» **TEXTO DE ORIGEM**
= = = =
A importância da educação financeira na vida do cidadão
Enviada em 09/11/2022
O poeta pós-modernista Manoel de Barros desenvolveu a “teologia de traste” em suas obras, que reside em dar valor às situações frequentemente esquecidas. Seguindo essa lógica, faz-se necessário valorizar também o debate sobre educação financeira, visto que é ignorado, por causa da inação das esferas governamentais e à ociosidade do ensino. Com isso, é fundamental dialogar sobre esse panorama, de modo a ser devidamente atenuado, dado que é importante o cidadão desenvolver consciência de como gerir as suas finanças por toda sua vida.
= = = =
» **MATERIAL FORNECIDO**
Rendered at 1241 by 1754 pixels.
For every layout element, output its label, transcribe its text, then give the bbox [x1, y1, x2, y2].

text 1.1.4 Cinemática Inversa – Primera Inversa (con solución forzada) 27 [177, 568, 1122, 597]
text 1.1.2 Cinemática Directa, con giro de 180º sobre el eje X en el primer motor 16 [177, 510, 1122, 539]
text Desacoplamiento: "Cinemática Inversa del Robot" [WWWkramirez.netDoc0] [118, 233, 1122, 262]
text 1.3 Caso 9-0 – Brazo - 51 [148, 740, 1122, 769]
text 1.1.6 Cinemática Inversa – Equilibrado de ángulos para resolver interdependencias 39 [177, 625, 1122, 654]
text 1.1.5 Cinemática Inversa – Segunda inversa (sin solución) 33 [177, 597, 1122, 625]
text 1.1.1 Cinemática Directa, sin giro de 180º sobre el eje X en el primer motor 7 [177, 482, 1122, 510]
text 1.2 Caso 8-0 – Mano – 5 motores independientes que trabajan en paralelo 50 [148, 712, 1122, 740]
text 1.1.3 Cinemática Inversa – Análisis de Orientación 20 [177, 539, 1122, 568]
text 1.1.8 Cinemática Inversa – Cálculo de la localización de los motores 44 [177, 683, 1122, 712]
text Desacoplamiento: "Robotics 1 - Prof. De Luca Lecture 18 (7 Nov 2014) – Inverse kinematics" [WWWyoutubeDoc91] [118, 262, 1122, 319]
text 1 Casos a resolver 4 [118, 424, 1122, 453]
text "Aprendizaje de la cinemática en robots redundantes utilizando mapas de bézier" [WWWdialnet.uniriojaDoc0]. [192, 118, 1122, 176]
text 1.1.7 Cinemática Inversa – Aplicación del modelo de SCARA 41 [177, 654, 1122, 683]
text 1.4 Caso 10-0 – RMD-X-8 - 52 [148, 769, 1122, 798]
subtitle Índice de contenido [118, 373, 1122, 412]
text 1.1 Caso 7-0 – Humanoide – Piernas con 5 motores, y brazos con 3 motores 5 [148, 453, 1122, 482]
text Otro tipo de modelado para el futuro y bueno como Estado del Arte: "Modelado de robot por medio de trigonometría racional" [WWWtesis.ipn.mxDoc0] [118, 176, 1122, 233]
= = = =
» **TAREFA**
Escreva a continuação do texto sobre educação financeira a partir do ponto em que ele para. O material não tem nenhuma ligação com o texto.

» **RESPOSTA ESPERADA**
Diante desse cenário, é preciso atentar em como a ausência de apoio estatal favorece a continuação da desordem na vida da população. Conforme a obra “Vigiar e Punir”, o filósofo Michel Foucault designa um modelo em que o papel do Estado é de inspecionar, corrigir e garantir direitos. Entretanto, é notório que a tese do pensador é rompida, na medida em que faltam políticas públicas de distribuição para as instituições de ensino- devido ao despego por parte dos governantes - uma vez que as escolas necessitam de verbas do governo para adotar disciplina de educação financeira, haja vista que é exigido contratações de professores qualificados para ministrar as aulas. Logo, é imprescindível a reformulação dessa postura estatal de forma urgente, em virtude de sua omissão diante de um contexto tão importante, a qual provoca a persistência de pessoas inadimplentes por escassez de preparo.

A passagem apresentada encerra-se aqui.